* The grisly news from Ipswich gave the Aberdeen crime novelist Stuart MacBride a sense of déjà vu. His cop thriller Dying Light, published this year, features a killer whose victims are prostitutes, all picked up in the city's red-light district, stripped and dumped on open ground. Spooky. But as MacBride points out, the papers were too quick to use the word "serial" after two bodies were found. "The FBI, who coined the phrase 'serial killer' are very precise about categories," he says. "There are six: single, double and triple homicide, for murders in one location in a single incident. More than three people all killed at the same time in a single location is a mass murder. Two or more people killed in different places as part of a single event is a spree. Serial killers are people who kill three or more victims in separate events and separate locations, with at least 24 hours between them." Pedantic murderers will be glad to get that straightened out.

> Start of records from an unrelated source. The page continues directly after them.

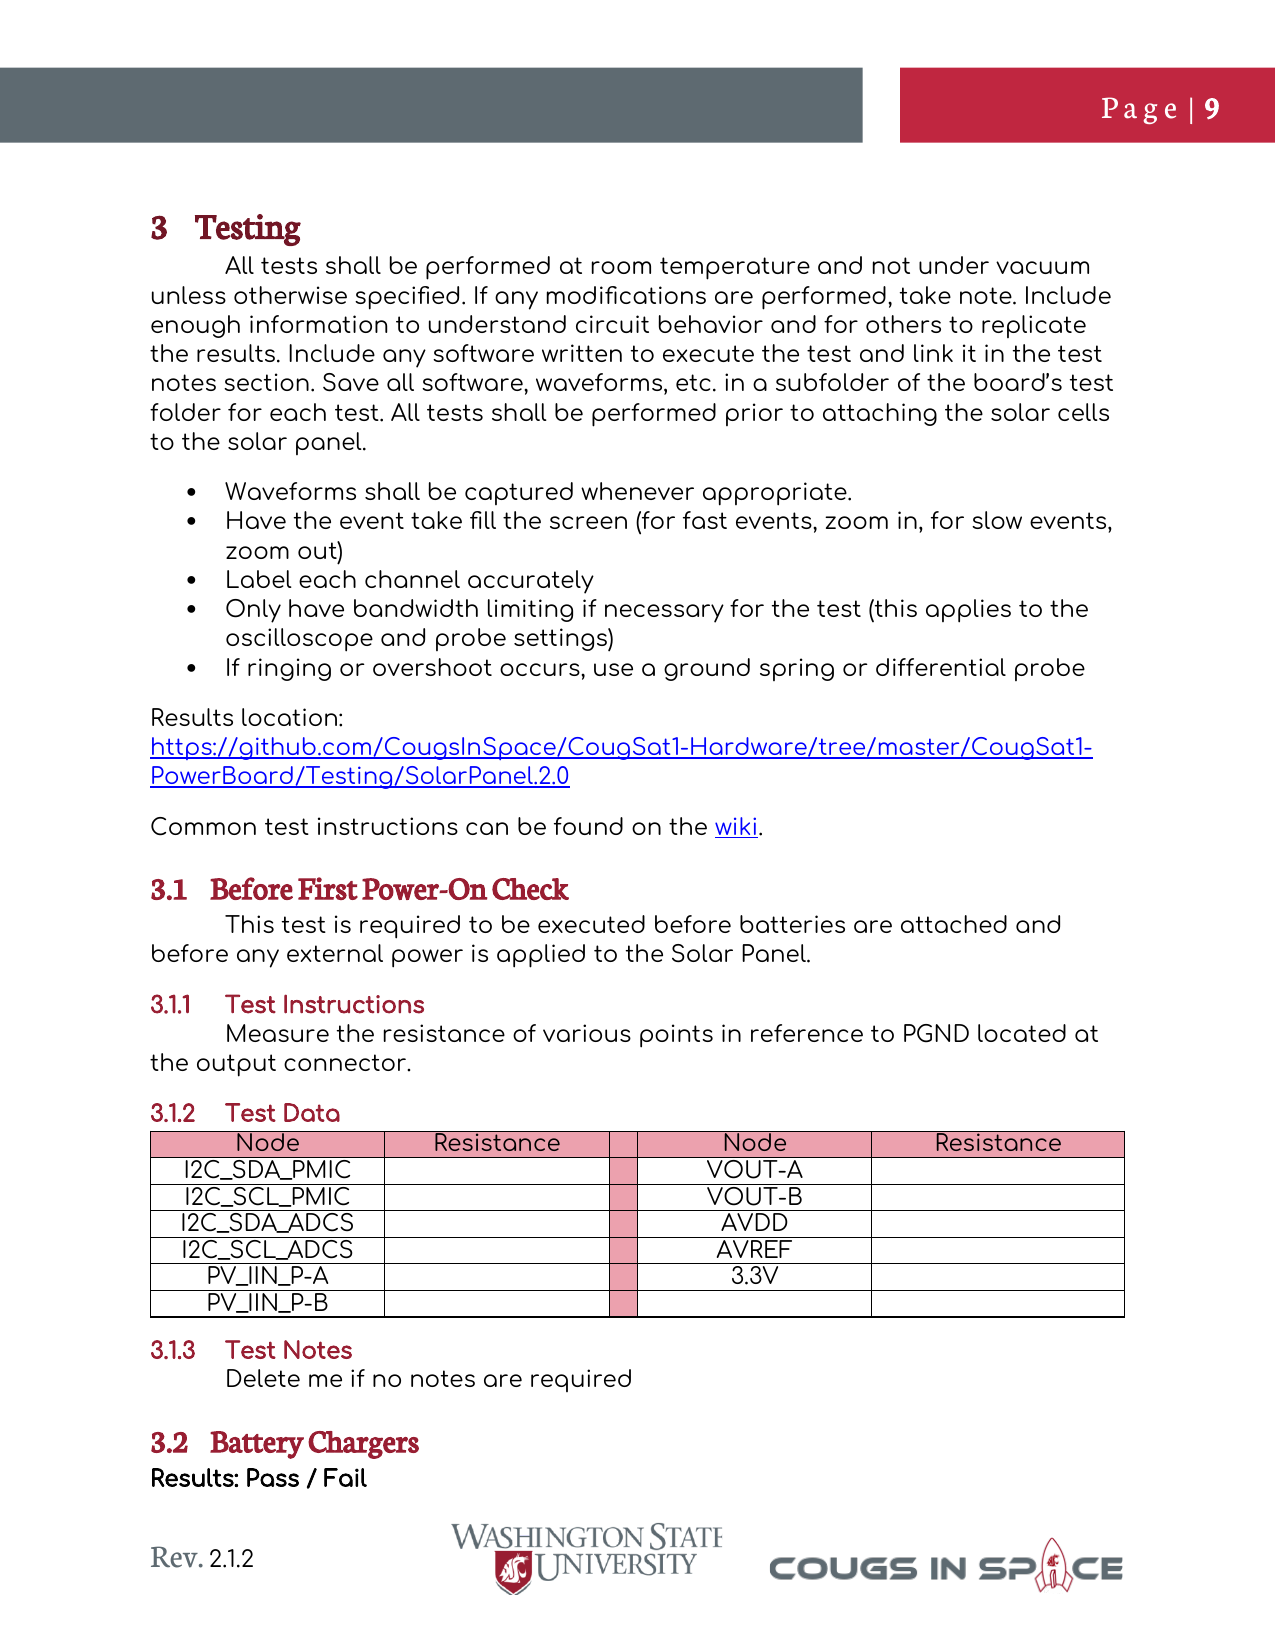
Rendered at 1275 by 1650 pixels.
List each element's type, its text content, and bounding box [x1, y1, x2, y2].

picture [769, 1537, 1123, 1594]
list Waveforms shall be captured whenever appropriate. [187, 480, 1125, 506]
table_cell [610, 1291, 637, 1316]
table_cell [385, 1185, 609, 1210]
subtitle Test Instructions [150, 993, 1125, 1018]
text All tests shall be performed at room temperature and not under vacuum unless otherwise specified. If any modifications are performed, take note. Include enough information to understand circuit behavior and for others to replicate the results. Include any software written to execute the test and link it in the test notes section. Save all software, waveforms, etc. in a subfolder of the board’s test folder for each test. All tests shall be performed prior to attaching the solar cells to the solar panel. [150, 254, 1125, 456]
text Common test instructions can be found on the wiki. [150, 815, 1125, 840]
table_cell I2C_SCL_ADCS [151, 1238, 384, 1263]
table_cell [610, 1185, 637, 1210]
table_cell [610, 1264, 637, 1290]
table_cell I2C_SDA_PMIC [151, 1158, 384, 1184]
table_cell 3.3V [638, 1264, 871, 1290]
table_cell [872, 1291, 1124, 1316]
table_header Node [151, 1132, 384, 1157]
subtitle Testing [150, 200, 1125, 247]
table_header Resistance [872, 1132, 1124, 1157]
table_header Node [638, 1132, 871, 1157]
list Only have bandwidth limiting if necessary for the test (this applies to the oscilloscope and probe settings) [187, 597, 1125, 652]
table_header [610, 1132, 637, 1157]
table_cell I2C_SCL_PMIC [151, 1185, 384, 1210]
table_cell [610, 1158, 637, 1184]
text Results: Pass / Fail [150, 1466, 1125, 1492]
table_cell [385, 1238, 609, 1263]
table_cell [385, 1211, 609, 1237]
list Have the event take fill the screen (for fast events, zoom in, for slow events, zoom out) [187, 509, 1125, 564]
table_cell VOUT-A [638, 1158, 871, 1184]
table_cell [610, 1211, 637, 1237]
table_cell [385, 1158, 609, 1184]
table_cell [872, 1158, 1124, 1184]
subtitle Battery Chargers [150, 1418, 1125, 1460]
list Label each channel accurately [187, 568, 1125, 594]
table_cell [610, 1238, 637, 1263]
table_cell [385, 1291, 609, 1316]
list If ringing or overshoot occurs, use a ground spring or differential probe [187, 656, 1125, 681]
table_cell [872, 1185, 1124, 1210]
table_cell AVREF [638, 1238, 871, 1263]
table_cell AVDD [638, 1211, 871, 1237]
subtitle Test Notes [150, 1338, 1125, 1364]
table_cell [872, 1264, 1124, 1290]
text This test is required to be executed before batteries are attached and before any external power is applied to the Solar Panel. [150, 913, 1125, 968]
table_cell PV_IIN_P-B [151, 1291, 384, 1316]
table_cell VOUT-B [638, 1185, 871, 1210]
picture [450, 1522, 723, 1595]
table_cell [872, 1211, 1124, 1237]
table_cell [385, 1264, 609, 1290]
table_cell PV_IIN_P-A [151, 1264, 384, 1290]
table_header Resistance [385, 1132, 609, 1157]
subtitle Test Data [150, 1101, 1125, 1127]
text Measure the resistance of various points in reference to PGND located at the output connector. [150, 1022, 1125, 1077]
table_cell [638, 1291, 871, 1316]
text Delete me if no notes are required [150, 1368, 1125, 1393]
table_cell [872, 1238, 1124, 1263]
subtitle Before First Power-On Check [150, 865, 1125, 907]
text Results location: https://github.com/CougsInSpace/CougSat1-Hardware/tree/master/CougSat1-PowerBoard/Testing/SolarPanel.2.0 [150, 706, 1125, 790]
table_cell I2C_SDA_ADCS [151, 1211, 384, 1237]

* A bunch of professors of medicine have issued a checklist, in the BMJ, of initiatives to combat obesity. Taxing foods that are high in sugar or saturated fats; insisting that all new urban roads have cycle lanes - stuff like that. But what about their recommendation that all clothes with a waistline of 40in (men) or 35in (women) should carry an obesity helpline number? As one who's finding a 36in waist pretty tight these days, I think it's a dreadful idea. Clothes are a joy and a comfort, a second skin, a confirmation of identity. The last thing you want to see on some new chinos is a tag saying, in effect, "Government warning: You are a fat bastard and you're going to die of heart failure."

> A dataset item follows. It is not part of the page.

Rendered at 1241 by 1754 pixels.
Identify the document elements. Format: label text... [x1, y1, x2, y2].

* Congratulations to Fergus Drennan of the BBC's new Road Kill Café, for the week's Most Off-Putting Foodie Advice. On his chatty blog, he writes: "If you pick an animal up and it is as stiff as a board but still plump and fresh looking, this is a good sign. Also, if on a cold day the animal feels warm then, clearly, this is a strong indicator of recent death. Bad signs include: dull looking eyes, rotten smell, visible maggots or fly eggs around the eyes mouth/beak, rupture of the intestines, signs of sickness, or, suspicious death." Just don't do it, OK? If there are visible maggots on your badger, just don't eat it, comprende? Thanks for that, Fergus.
* Are cricketing nicknames improving? In olden days, British sportsmen were give pet names by team-mates simply by adding a Y to their surname, as in Graham "Goochy" Gooch - a rather leaden kind of informality. Things are better now. Monty Panesar is known as "the Sikh of Tweak" for his ability to make the ball bounce at crazy angles. I'm happy to discover that despite the fluctuations of his form, the bowler Steve Harmison is known as "Grievous Bodily Harmison" for his ability to scuttle out whole Test sides. But while the nation's press tries to find the right nickname for the Ipswich killer - the Suffolk Strangler? - I have to congratulate whoever had the bad taste to come up with "The Suffolkator".